Ce vendredi 24 novembre, c'est aux Pommeraies que la jeune femme fait étape. Face à elle, une dizaine d'enfants, âgés entre 6 et 10 ans. Neuf garçons, une fille. Dans les mains de Virginie Ménard, les métiers se succèdent : secrétaire, médecin, astronaute, coiffeur, mécanicien. Aux enfants de déterminer s'il s'agit des métiers d'homme ou de femme. Boulanger ? « Les deux, sinon on ne dirait pas le boulanger et la boulangère. » Sage-femme, mécanicien, femme de ménage ? « Les deux. J'ai compris, toutes les photos que tu montres c'est pour les deux, constate un garçon. C'est bon, on est en 2017. » « Ils intègrent ce qu'ils voient dans leur vie quotidienne et à la télé, explique Charlène Legros, chargée de mission droit des femmes à la mairie de Laval. Ils ont globalement bien intégré que tous les métiers sont pour les hommes et les femmes. Le but, c'est de leur dire qu'ils peuvent faire les études et le métier qu'ils veulent. »

La difficulté des tâches ménagères

Quelques exceptions font parfois irruption.

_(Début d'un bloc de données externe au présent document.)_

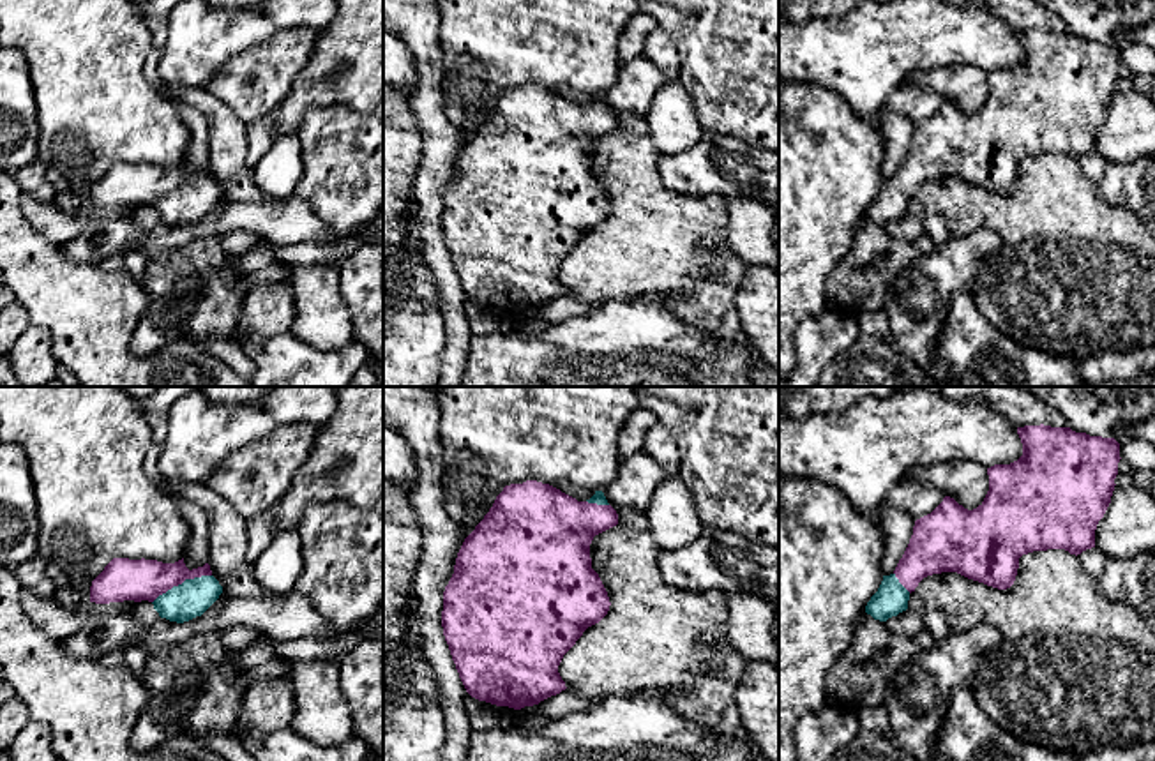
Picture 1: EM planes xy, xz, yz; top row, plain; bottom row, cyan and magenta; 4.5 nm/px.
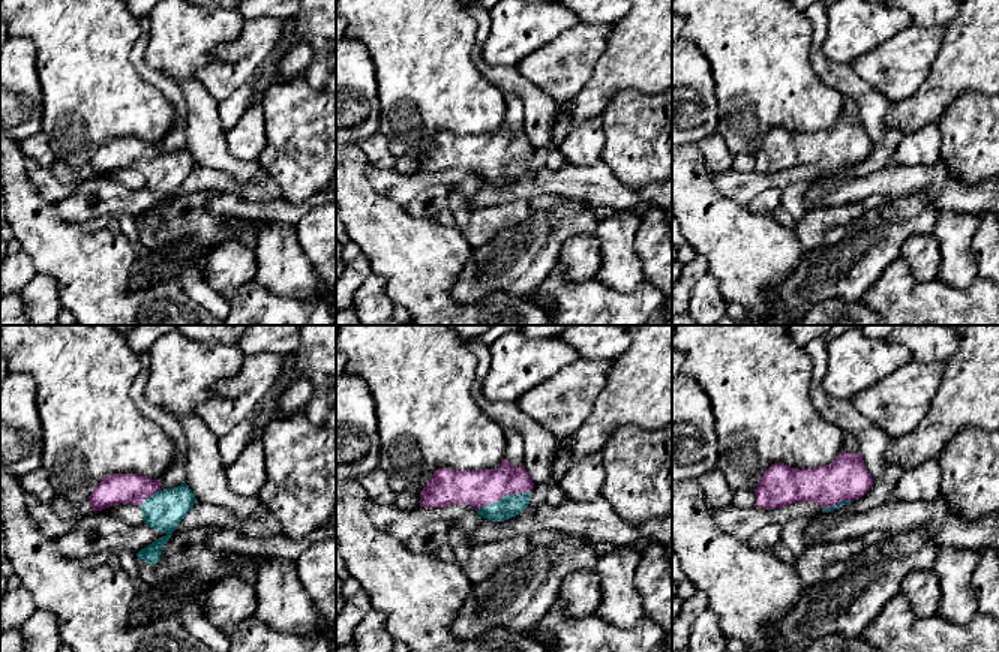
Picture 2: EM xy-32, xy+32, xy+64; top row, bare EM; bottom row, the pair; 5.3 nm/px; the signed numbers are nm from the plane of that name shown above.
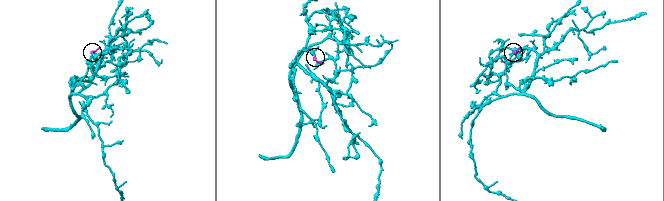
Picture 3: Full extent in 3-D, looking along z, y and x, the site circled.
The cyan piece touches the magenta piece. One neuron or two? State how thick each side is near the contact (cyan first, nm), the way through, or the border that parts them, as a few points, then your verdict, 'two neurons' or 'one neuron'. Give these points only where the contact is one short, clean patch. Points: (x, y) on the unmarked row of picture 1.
170/190 nm | across xy (193, 202), (182, 188), (128, 184) | one neuron

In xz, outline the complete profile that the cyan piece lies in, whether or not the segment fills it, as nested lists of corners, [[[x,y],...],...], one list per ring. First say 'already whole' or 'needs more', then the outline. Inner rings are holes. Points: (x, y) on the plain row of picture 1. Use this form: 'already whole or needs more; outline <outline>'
needs more; outline [[[537,85],[503,92],[464,143],[443,196],[443,240],[472,302],[521,314],[567,293],[558,277],[563,260],[611,210],[592,173],[590,148],[616,129],[602,95],[578,106]]]

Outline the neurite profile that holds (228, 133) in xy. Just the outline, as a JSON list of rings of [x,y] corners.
[[[166,85],[168,95],[200,109],[208,122],[210,155],[208,170],[212,180],[223,191],[223,198],[237,203],[277,203],[265,194],[247,166],[247,124],[237,117],[223,101],[205,88]]]

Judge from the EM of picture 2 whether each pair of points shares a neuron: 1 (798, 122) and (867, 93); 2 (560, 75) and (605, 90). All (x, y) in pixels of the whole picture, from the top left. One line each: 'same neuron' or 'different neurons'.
1: different neurons
2: different neurons

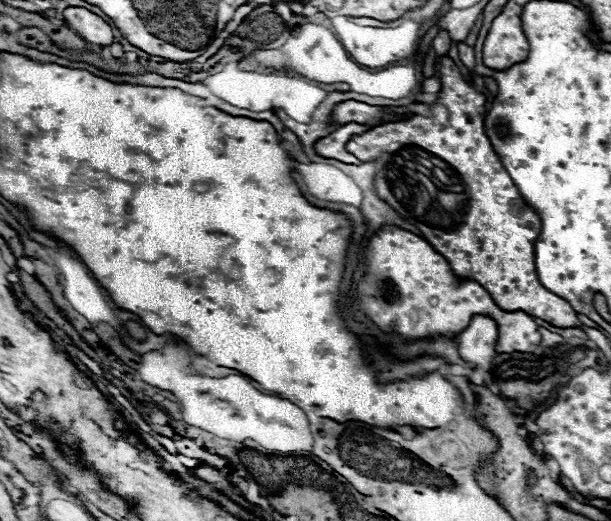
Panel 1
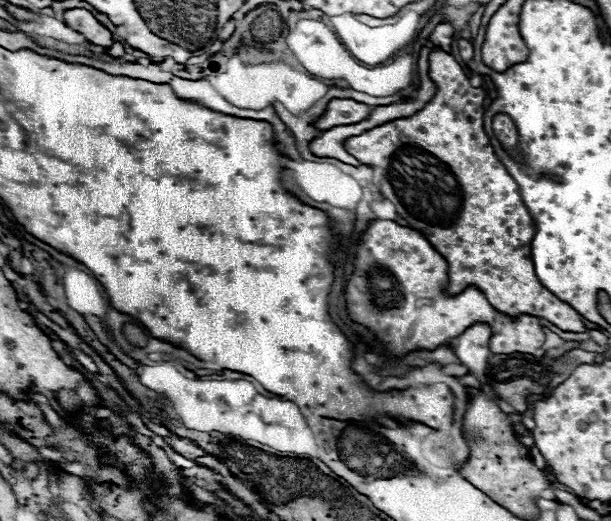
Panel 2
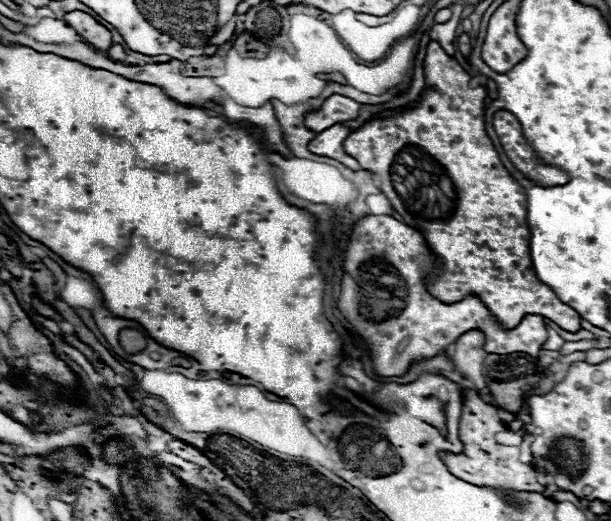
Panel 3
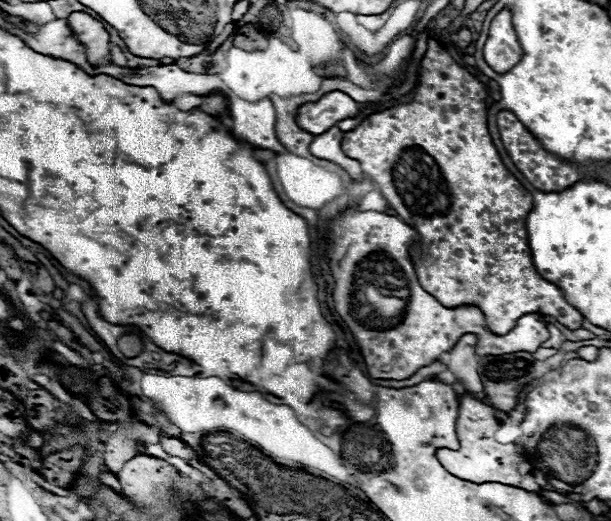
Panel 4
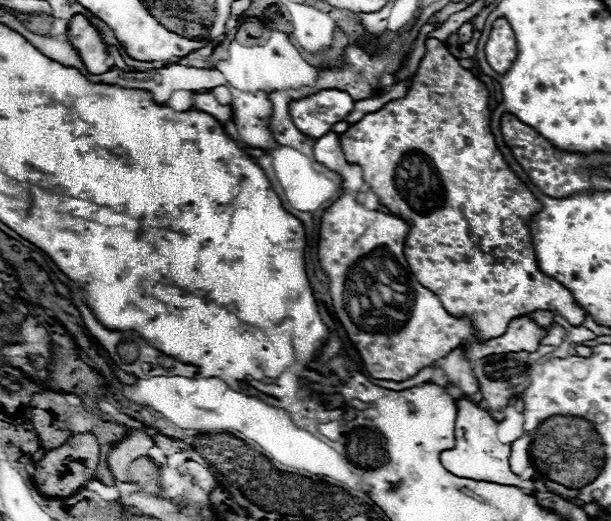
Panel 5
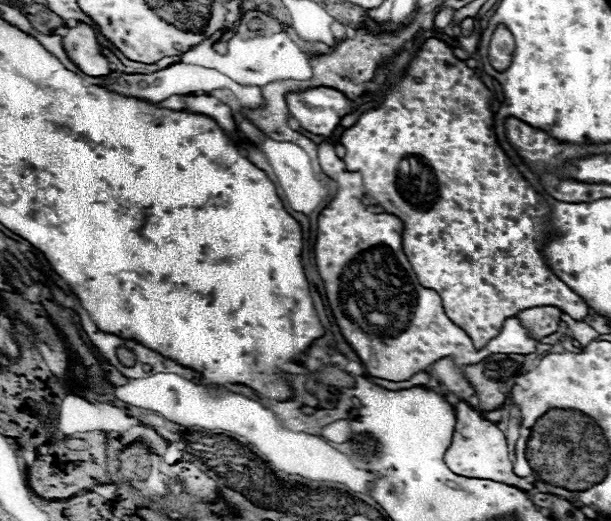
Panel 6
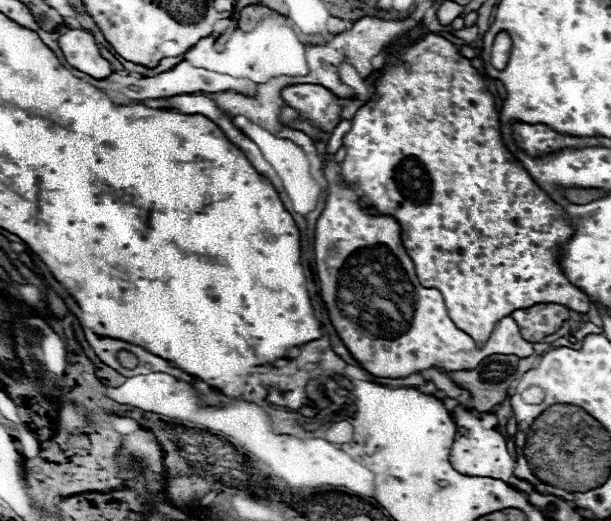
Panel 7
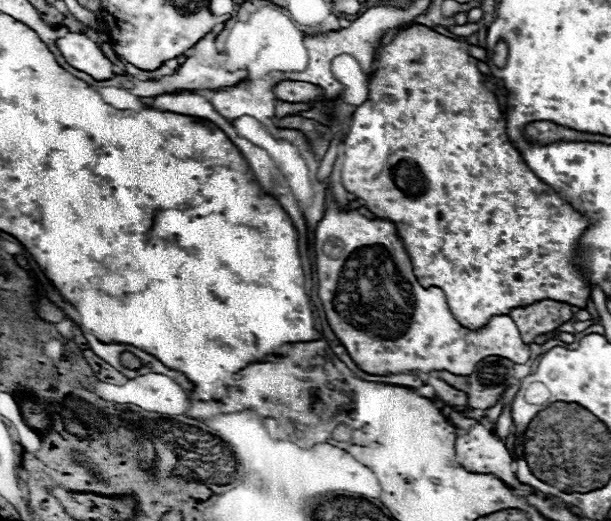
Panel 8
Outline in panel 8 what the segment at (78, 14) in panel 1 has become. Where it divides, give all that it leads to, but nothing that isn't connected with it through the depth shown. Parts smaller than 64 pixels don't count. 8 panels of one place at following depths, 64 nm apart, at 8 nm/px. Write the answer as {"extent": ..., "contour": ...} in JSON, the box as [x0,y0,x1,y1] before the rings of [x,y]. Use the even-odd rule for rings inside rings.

Il serait difficile pour une femme d'être astronaute, car « elles ont peur ou c'est trop dangereux ». Difficile également d'imaginer un homme exercer le métier de maïeuticien, soit sage-femme. « C'est parce qu'ils ont seulement vu des femmes le pratiquer », précise Virginie Ménard.

Côté tâches ménagères, l'égalité est en revanche moins intégrée. « En général, ils nous disent que la maison, c'est tout le temps maman. Papa, c'est plus le bricolage », note Virginie Ménard. Cette dernière intervient également lors des temps d'activités périscolaires. Depuis, la rentrée, elle a ainsi sensibilisé environ 200 petits Lavallois.